### Problem requirements
Resume the passage on the Taliban and the war in Afghanistan, writing on from its final sentence.

### Document passage
━━━━━━━━━━━━━━━━━━━━━━━━━━━━━━

None of this was of much concern to leaders in Washington who
got along famously with the Taliban. As recently as 1999, the US government was
paying the entire annual salary of every single Taliban government official (SF
Chronicle, 10/2/2001). Not until October 2001, when President George W. Bush had
to rally public opinion behind his bombing campaign in Afghanistan did he
denounce the Taliban’s oppression of women. His wife, Laura Bush, emerged
overnight as a full-blown feminist to deliver a public address detailing some of
the abuses committed against Afghan women.
If anything positive can be said about the Taliban, it is
that they did put a stop to much of the looting, raping, and random killings
that the mujahideen had practiced on a regular basis. In 2000 Taliban
authorities also eradicated the cultivation of opium poppy throughout the areas
under their control, an effort judged by the United Nations International Drug
Control Program to have been nearly totally successful. With the Taliban
overthrown and a Western-selected mujahideen government reinstalled in Kabul by
December 2001, opium poppy production in Afghanistan increased dramatically.
The years of war that have followed have taken tens of
thousands of Afghani lives. Along with those killed by Cruise missiles, Stealth
bombers, Tomahawks, daisy cutters, and land mines are those who continue to die
of hunger, cold, lack of shelter, and lack of water.

━━━━━━━━━━━━━━━━━━━━━━━━━━━━━━

### Excerpted data

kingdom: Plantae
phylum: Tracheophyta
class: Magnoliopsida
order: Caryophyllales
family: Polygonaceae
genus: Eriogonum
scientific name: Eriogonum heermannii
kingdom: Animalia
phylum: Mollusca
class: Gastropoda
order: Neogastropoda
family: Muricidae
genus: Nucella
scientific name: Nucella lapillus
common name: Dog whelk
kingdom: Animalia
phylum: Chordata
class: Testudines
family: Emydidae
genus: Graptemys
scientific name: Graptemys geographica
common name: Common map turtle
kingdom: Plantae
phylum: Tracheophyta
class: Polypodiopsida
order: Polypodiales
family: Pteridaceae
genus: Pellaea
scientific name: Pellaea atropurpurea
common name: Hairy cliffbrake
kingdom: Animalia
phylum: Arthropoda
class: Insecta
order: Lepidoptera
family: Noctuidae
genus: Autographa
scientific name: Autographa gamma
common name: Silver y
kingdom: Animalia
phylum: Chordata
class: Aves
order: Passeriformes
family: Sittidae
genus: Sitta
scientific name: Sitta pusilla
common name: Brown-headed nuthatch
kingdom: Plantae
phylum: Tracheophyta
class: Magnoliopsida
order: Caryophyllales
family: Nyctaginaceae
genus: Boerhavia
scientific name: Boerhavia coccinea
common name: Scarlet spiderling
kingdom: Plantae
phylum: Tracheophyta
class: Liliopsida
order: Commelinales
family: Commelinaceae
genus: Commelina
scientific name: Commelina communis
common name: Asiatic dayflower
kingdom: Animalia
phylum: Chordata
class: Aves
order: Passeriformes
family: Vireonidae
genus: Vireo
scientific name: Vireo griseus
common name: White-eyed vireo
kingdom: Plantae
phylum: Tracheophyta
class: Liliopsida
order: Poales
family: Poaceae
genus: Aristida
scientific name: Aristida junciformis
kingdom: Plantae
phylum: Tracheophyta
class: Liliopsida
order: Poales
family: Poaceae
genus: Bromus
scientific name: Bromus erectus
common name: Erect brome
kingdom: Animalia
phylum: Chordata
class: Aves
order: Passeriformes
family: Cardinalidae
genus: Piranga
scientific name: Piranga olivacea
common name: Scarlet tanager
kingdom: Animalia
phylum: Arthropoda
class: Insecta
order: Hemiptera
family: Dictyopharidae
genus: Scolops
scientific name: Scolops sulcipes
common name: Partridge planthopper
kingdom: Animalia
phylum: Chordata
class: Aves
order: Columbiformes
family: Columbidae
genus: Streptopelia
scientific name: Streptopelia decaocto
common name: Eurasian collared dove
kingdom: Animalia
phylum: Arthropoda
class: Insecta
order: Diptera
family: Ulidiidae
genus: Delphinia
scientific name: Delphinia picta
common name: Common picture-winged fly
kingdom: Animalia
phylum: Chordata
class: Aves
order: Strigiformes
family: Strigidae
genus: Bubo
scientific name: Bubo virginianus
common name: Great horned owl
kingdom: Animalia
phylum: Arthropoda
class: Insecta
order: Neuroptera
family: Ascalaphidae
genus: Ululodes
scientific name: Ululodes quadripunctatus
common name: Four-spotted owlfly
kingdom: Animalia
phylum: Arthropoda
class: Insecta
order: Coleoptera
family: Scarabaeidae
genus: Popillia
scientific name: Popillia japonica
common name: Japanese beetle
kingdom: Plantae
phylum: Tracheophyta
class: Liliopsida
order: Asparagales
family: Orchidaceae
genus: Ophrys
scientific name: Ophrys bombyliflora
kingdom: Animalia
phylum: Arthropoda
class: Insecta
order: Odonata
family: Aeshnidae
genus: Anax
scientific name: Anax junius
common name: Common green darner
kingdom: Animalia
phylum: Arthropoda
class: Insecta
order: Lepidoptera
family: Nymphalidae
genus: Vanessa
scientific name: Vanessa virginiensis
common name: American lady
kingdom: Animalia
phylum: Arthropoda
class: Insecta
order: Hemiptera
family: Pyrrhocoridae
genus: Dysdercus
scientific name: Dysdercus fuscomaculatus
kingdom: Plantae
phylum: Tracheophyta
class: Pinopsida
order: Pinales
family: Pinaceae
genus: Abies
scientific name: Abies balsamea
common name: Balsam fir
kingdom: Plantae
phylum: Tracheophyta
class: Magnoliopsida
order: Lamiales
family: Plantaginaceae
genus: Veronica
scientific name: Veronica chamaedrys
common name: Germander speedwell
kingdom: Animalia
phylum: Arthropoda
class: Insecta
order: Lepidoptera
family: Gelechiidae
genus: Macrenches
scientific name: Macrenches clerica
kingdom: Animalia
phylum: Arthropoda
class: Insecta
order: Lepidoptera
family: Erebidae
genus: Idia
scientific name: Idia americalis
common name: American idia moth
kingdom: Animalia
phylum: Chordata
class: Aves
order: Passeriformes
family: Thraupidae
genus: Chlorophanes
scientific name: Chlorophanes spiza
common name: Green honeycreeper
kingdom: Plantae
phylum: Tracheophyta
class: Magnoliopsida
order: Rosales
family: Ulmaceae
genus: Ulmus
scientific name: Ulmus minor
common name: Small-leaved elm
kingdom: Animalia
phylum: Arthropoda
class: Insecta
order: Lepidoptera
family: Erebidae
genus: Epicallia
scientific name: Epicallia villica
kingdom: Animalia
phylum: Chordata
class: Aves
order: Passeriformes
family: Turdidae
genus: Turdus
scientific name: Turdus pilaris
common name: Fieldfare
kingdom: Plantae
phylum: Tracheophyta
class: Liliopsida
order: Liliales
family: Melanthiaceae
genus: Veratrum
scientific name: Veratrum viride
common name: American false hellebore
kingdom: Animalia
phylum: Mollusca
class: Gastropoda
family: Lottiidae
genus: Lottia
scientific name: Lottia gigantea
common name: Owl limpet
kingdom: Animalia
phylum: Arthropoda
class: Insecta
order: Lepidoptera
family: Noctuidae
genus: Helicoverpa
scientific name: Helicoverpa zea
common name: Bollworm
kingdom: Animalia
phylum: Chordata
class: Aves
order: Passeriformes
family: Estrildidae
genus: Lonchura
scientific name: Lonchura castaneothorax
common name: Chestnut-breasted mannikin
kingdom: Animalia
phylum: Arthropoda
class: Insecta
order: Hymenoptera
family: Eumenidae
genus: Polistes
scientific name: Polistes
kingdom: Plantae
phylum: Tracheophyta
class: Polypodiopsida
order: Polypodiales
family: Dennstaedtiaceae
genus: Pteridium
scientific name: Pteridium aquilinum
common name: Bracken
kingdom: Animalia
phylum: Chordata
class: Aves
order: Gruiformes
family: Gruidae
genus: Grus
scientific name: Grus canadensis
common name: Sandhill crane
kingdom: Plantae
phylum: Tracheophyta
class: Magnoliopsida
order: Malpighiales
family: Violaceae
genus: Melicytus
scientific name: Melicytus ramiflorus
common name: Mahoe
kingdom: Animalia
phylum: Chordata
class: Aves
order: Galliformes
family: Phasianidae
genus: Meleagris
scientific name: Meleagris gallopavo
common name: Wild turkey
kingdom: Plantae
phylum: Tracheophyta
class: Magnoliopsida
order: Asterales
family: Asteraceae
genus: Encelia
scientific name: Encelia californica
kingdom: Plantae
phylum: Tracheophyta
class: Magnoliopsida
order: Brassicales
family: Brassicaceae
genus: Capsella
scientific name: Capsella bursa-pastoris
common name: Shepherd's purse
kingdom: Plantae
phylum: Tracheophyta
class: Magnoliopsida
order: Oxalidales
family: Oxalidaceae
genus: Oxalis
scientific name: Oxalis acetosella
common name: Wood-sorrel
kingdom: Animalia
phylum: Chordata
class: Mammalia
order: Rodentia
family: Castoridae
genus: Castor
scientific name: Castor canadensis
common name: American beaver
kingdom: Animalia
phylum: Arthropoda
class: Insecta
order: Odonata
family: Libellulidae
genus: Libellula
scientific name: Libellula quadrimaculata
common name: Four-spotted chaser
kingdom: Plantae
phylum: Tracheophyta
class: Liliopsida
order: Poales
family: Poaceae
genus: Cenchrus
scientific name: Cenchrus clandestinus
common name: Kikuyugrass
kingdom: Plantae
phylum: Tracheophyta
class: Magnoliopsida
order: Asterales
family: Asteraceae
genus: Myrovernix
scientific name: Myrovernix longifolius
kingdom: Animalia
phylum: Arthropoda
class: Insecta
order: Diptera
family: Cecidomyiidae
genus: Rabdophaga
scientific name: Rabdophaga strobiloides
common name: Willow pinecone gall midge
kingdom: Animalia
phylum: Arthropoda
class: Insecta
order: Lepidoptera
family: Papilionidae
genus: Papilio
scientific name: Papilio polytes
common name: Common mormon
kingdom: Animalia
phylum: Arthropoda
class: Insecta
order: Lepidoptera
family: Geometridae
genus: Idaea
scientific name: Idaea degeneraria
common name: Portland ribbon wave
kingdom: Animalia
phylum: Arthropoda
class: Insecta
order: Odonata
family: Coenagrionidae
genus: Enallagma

━━━━━━━━━━━━━━━━━━━━━━━━━━━━━━

### Right answer
[2009] Afghanistan,
Another Untold Story by Dr. Michael Parenti
While claiming to be fighting terrorism, US leaders have found other
compelling but less advertised reasons for plunging deeper into
Afghanistan. The Central Asian region is rich in oil and gas reserves. A
decade before 9/11, Time magazine (18 March 1991) reported that US
policy elites were contemplating a military presence in Central Asia.
The discovery of vast oil and gas reserves in Kazakhstan and
Turkmenistan provided the lure, while the dissolution of the USSR
removed the one major barrier against pursuing an aggressive
interventionist policy in that part of the world.
US oil companies acquired
the rights to some 75 percent of these new reserves. A major problem was
how to transport the oil and gas from the landlocked region. US
officials opposed using the Russian pipeline or the most direct route
across Iran to the Persian Gulf. Instead, they and the corporate oil
contractors explored a number of alternative pipeline routes, across
Azerbaijan and Turkey to the Mediterranean or across China to the
Pacific.
The route favored by
Unocal, a US based oil company, crossed Afghanistan and Pakistan to the
Indian Ocean. The intensive negotiations that Unocal entered into with
the Taliban regime remained unresolved by 1998, as an Argentine company
placed a competing bid for the pipeline. Bush’s war against the Taliban
rekindled UNOCAL’s hopes for getting a major piece of the action.
Interestingly enough,
neither the Clinton nor Bush administrations ever placed Afghanistan on
the official State Department list of states charged with sponsoring
terrorism, despite the acknowledged presence of Osama bin Laden as a
guest of the Taliban government. Such a “rogue state” designation would
have made it impossible for a US oil or construction company to enter an
agreement with Kabul for a pipeline to the Central Asian oil and gas
fields.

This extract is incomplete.